**TEXT UNDER STUDY**
+++
So what are we trying to do? In principle, we know y at a certain point. And we want to know where it's going to go. And so you might say, well, maybe I know dy dt initially. And so I should just move a small increment along that slope. And that's a good approximation. That's the forward Euler approximation.

Trapezoid rule-- or equivalently, the midpoint rule-- says, well, maybe that initial slope isn't really the right one to use. Maybe y does something like this, and we should actually look sort of halfway between the point we're trying to extrapolate to and the current point, and use that value as the best approximation of the derivative and extrapolate for it along that. And it turns out that's more accurate.

So what does that look like? So one typically says, you know, y i plus 1 is equal to yi plus delta t times f y i plus 1/2 comma. And we won't worry about the t here, but it's going to have to be t i plus 1/2.

So I look halfway forward in time. And I say, that's the slope, that's the derivative of y. So let me step forward along that line. It turns out this is going to be reasonably accurate if I can get a good approximation for y i plus 1/2. OK?

OK. So let's-- [COUGH]. Excuse me. Yeah.

AUDIENCE: Is this the midpoint method or--

JAMES SWAN: They're functionally equivalent to each other. They work in precisely the same fashion. So whether it's the trapezoidal rule or the midpoint method, they have fundamentally the same pictures there. OK?

Here, if you do forward Euler, you're doing numerical integration, assuming the slope is the value at this point. If you're doing the midpoint method or the trapezoid rule, you're trying to get a better approximation for the slope, right? So you're trying to build a trapezoid and integrate the area under that trapezoid. So they're fundamentally the same thing.

Now the question becomes, I don't know f at y i plus 2. So I need to use a Taylor expansion of this quantity in terms of the value of f that I know. So I need to expand this in terms of f at yi. And I'll know the derivative of y with respect to t at yi. I know it from this formula.

So if I take this Taylor expansion and I carry it out to the first term I don't know, which is the order delta t squared term, and I carry through all of the errors, I'll find out that there's a numerical error proportional to order delta t squared.

So I need to do exactly this and substitute in terms of quantities I know and quantities I don't know. And the leading-order contribution of the quantities I don't know will give me this order delta t squared piece. And that'll give me the local truncation error in the solution. Does that make sense? So it's still Taylor expansions.

Good. Other questions. Yes.

AUDIENCE: Why is the central difference 0, not [INAUDIBLE]?

JAMES SWAN: Why is the central difference--

AUDIENCE: No, why's the outlook [INAUDIBLE] the one we did [INAUDIBLE]? That one is not implicit, right?

JAMES SWAN: I don't think I said anything like that. So implicit versus explicit really depends on what you're trying to do. So if I'm trying to use a central difference formula of some sort to solve an ODE which progresses forward in time-- it has a direction associated with it that things always progress in-- then this might be an explicit formula. Because I could solve for f at x i plus 1 in terms of what's going on in the past.

If we tried to do finite differences in a boundary value problem instead, and that boundary value problem doesn't have some direction associated with it anymore-- so it's not like space has some preferred direction. Time goes in a preferred direction. Space does not. You may find that the pointwise equations you write down cannot be solved strictly in terms of one of these. You can't just move this to the other side of the equation and solve in terms of everything else.
+++
**RECORD EXCERPTS**
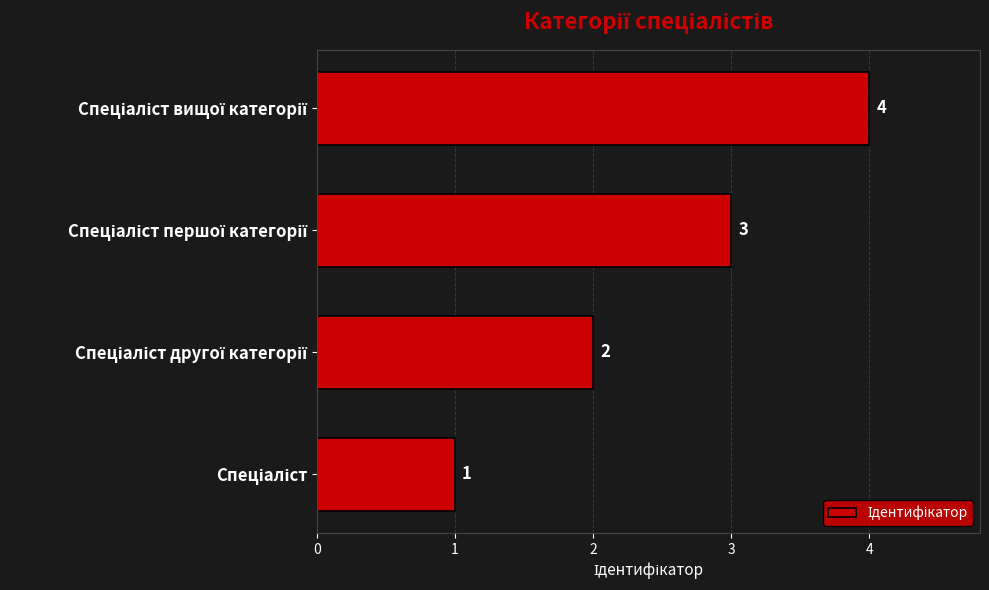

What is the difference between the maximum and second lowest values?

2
+++
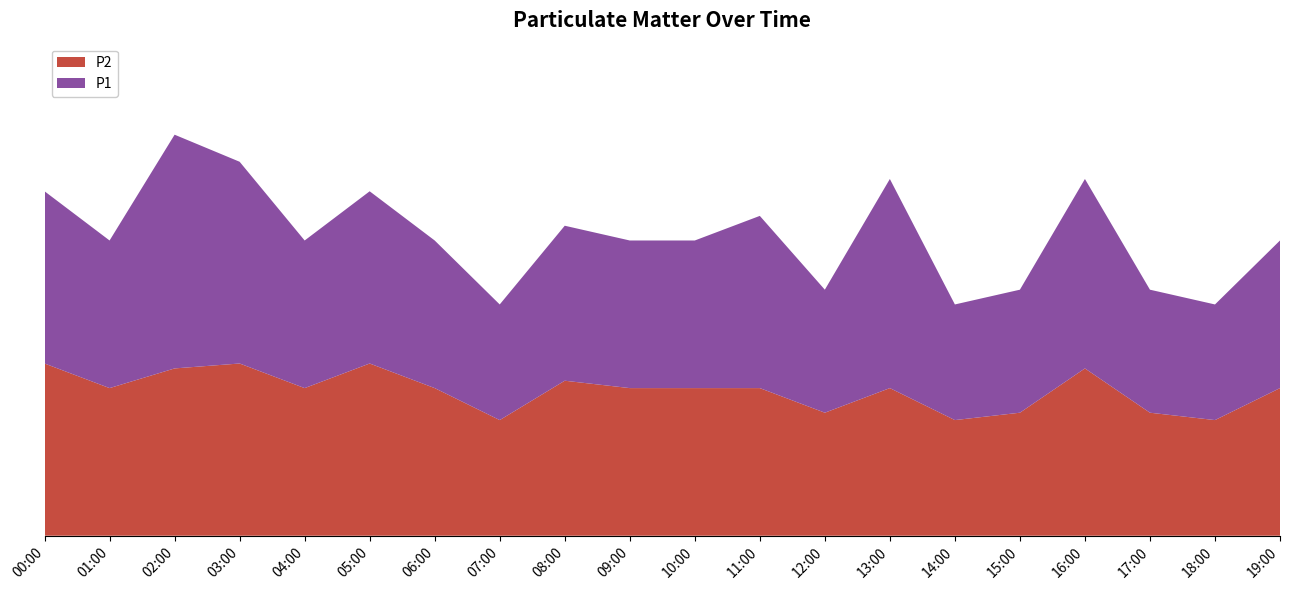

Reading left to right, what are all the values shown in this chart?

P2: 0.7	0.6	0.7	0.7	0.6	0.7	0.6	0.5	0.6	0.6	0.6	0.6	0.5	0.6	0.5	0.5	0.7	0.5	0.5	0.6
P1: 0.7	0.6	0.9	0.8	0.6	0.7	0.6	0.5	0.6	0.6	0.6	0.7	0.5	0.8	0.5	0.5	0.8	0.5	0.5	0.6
+++
**JOB 1**
In the lecture transcript, what is the numerical error of the trapezoid or midpoint method proportional to?
**JOB 2**
According to the lecture transcript, why might a central difference formula be explicit when it is used to solve an ODE that progresses forward in time? Answer in one to three sentences.
**JOB 3**
Extend the lecture transcript, starting after its last sentence.

**EXERCISE RESULT 1**
It is proportional to order delta t squared.

**EXERCISE RESULT 2**
Such an ODE has a direction in which things always progress. This means f at x i plus 1 can be solved for in terms of what happened in the past.

**EXERCISE RESULT 3**
So you'll have a coupled set of equations that can't be diagonalized, can't be simply reduced. They won't have the form of, say, of triangular matrix, for example. This will happen. And in that case, you would say this formula is implicit.

So it really depends on which problem you're trying to solve, whether you label them explicit or implicit. Explicit is going to mean that the data I want can be found with a simple equation solve in terms of the data I know. Implicit is going to mean I've got to do some complicated equation-solving methodology. I've got to go do Gaussian elimination, or I need to go to fsolve and solve this thing. The data that I want is not available through some simple scheme where I can just write explicitly a thing I want equals some function of things I know. OK?

Other questions. OK. Yeah. Yeah, yeah.

AUDIENCE: [INAUDIBLE], how many questions will there be? And for each question, how many subquestions? Could you just roughly--

JAMES SWAN: Oh, man. The question was, how many questions and how many subquestions on the quiz? Yeah. The quiz is-- in my opinion, it's now shorter than the last one that you took. We've been pretty sensitive to time concerns. We know that was something that was an issue on the previous quiz.

I think there's only going to be two problems on it. They have many parts, but we've really tried to refine the questions in those parts. That's what you should expect. It's comprehensive. It Covers all the things from this section. OK? Yes.

AUDIENCE: Also, DAEs problem--

JAMES SWAN: Yeah.

AUDIENCE: It says that as index increases, we have less degrees of freedom.

JAMES SWAN: Yes.

AUDIENCE: Could you explain?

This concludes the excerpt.